### [MATERIAL SHOWN]
------------------------------------------------------------------------
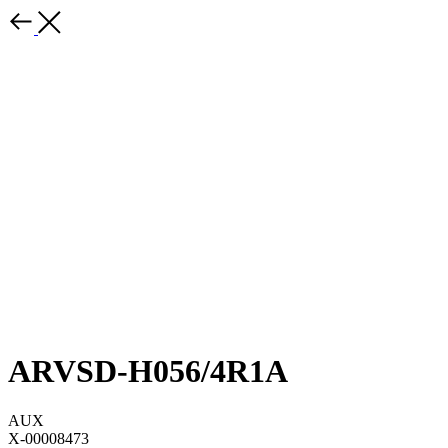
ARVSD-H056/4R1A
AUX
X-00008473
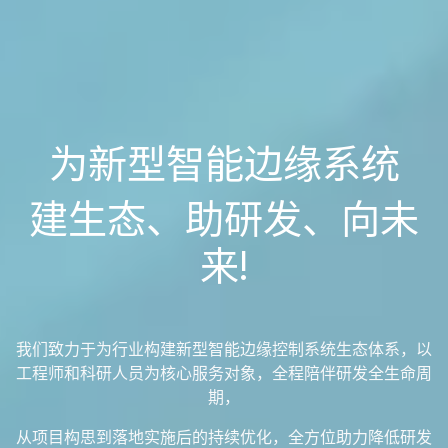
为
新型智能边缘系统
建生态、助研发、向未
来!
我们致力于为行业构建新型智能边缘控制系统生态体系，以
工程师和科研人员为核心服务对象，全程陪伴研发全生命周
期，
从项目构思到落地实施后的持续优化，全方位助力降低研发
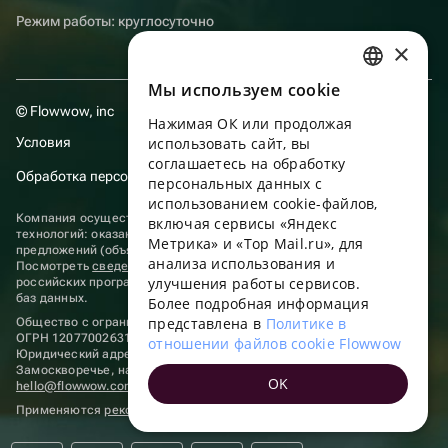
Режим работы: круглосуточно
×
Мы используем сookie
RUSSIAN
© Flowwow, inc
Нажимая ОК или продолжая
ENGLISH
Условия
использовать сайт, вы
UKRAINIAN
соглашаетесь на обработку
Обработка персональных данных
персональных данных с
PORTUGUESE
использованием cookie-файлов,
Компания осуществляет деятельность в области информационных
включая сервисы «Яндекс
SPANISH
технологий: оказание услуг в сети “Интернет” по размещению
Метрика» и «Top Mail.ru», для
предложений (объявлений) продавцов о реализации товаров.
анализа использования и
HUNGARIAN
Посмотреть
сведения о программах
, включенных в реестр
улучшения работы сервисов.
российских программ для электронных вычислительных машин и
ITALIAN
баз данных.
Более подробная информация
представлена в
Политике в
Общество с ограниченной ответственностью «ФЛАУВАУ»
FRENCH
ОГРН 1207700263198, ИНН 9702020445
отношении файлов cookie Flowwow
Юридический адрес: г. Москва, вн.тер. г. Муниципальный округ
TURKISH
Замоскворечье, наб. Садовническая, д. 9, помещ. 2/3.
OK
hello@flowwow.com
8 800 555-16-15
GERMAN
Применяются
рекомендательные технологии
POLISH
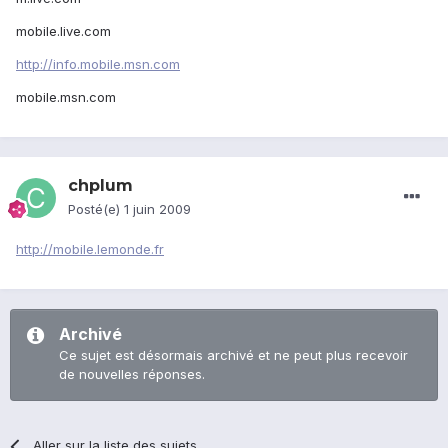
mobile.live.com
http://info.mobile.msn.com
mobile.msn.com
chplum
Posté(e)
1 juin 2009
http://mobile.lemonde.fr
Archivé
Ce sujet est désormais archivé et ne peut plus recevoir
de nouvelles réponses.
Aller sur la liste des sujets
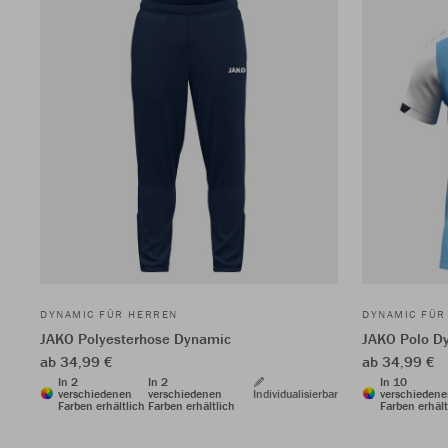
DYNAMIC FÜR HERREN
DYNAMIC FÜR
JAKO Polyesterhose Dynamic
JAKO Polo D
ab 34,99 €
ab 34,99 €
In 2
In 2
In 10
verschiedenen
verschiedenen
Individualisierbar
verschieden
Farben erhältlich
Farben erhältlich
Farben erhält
------------------------------------------------------------------------
### [TASK]
An exact transcription of the records above is needed, with no pictures included.

### [RESPONSE]
ARVSD-H056/4R1A
AUX
X-00008473
为
新型智能边缘系统
建生态、助研发、向未
来!
我们致力于为行业构建新型智能边缘控制系统生态体系，以
工程师和科研人员为核心服务对象，全程陪伴研发全生命周
期，
从项目构思到落地实施后的持续优化，全方位助力降低研发
Режим работы: круглосуточно
×
Мы используем сookie
RUSSIAN
© Flowwow, inc
Нажимая ОК или продолжая
ENGLISH
Условия
использовать сайт, вы
UKRAINIAN
соглашаетесь на обработку
Обработка персональных данных
персональных данных с
PORTUGUESE
использованием cookie-файлов,
Компания осуществляет деятельность в области информационных
включая сервисы «Яндекс
SPANISH
технологий: оказание услуг в сети “Интернет” по размещению
Метрика» и «Top Mail.ru», для
предложений (объявлений) продавцов о реализации товаров.
анализа использования и
HUNGARIAN
Посмотреть
сведения о программах
, включенных в реестр
улучшения работы сервисов.
российских программ для электронных вычислительных машин и
ITALIAN
баз данных.
Более подробная информация
представлена в
Политике в
Общество с ограниченной ответственностью «ФЛАУВАУ»
FRENCH
ОГРН 1207700263198, ИНН 9702020445
отношении файлов cookie Flowwow
Юридический адрес: г. Москва, вн.тер. г. Муниципальный округ
TURKISH
Замоскворечье, наб. Садовническая, д. 9, помещ. 2/3.
OK
hello@flowwow.com
8 800 555-16-15
GERMAN
Применяются
рекомендательные технологии
POLISH
mobile.live.com
http://info.mobile.msn.com
mobile.msn.com
chplum
Posté(e)
1 juin 2009
http://mobile.lemonde.fr
Archivé
Ce sujet est désormais archivé et ne peut plus recevoir
de nouvelles réponses.
Aller sur la liste des sujets
DYNAMIC FÜR HERREN
DYNAMIC FÜR
JAKO Polyesterhose Dynamic
JAKO Polo D
ab 34,99 €
ab 34,99 €
In 2
In 2
In 10
verschiedenen
verschiedenen
Individualisierbar
verschieden
Farben erhältlich
Farben erhältlich
Farben erhält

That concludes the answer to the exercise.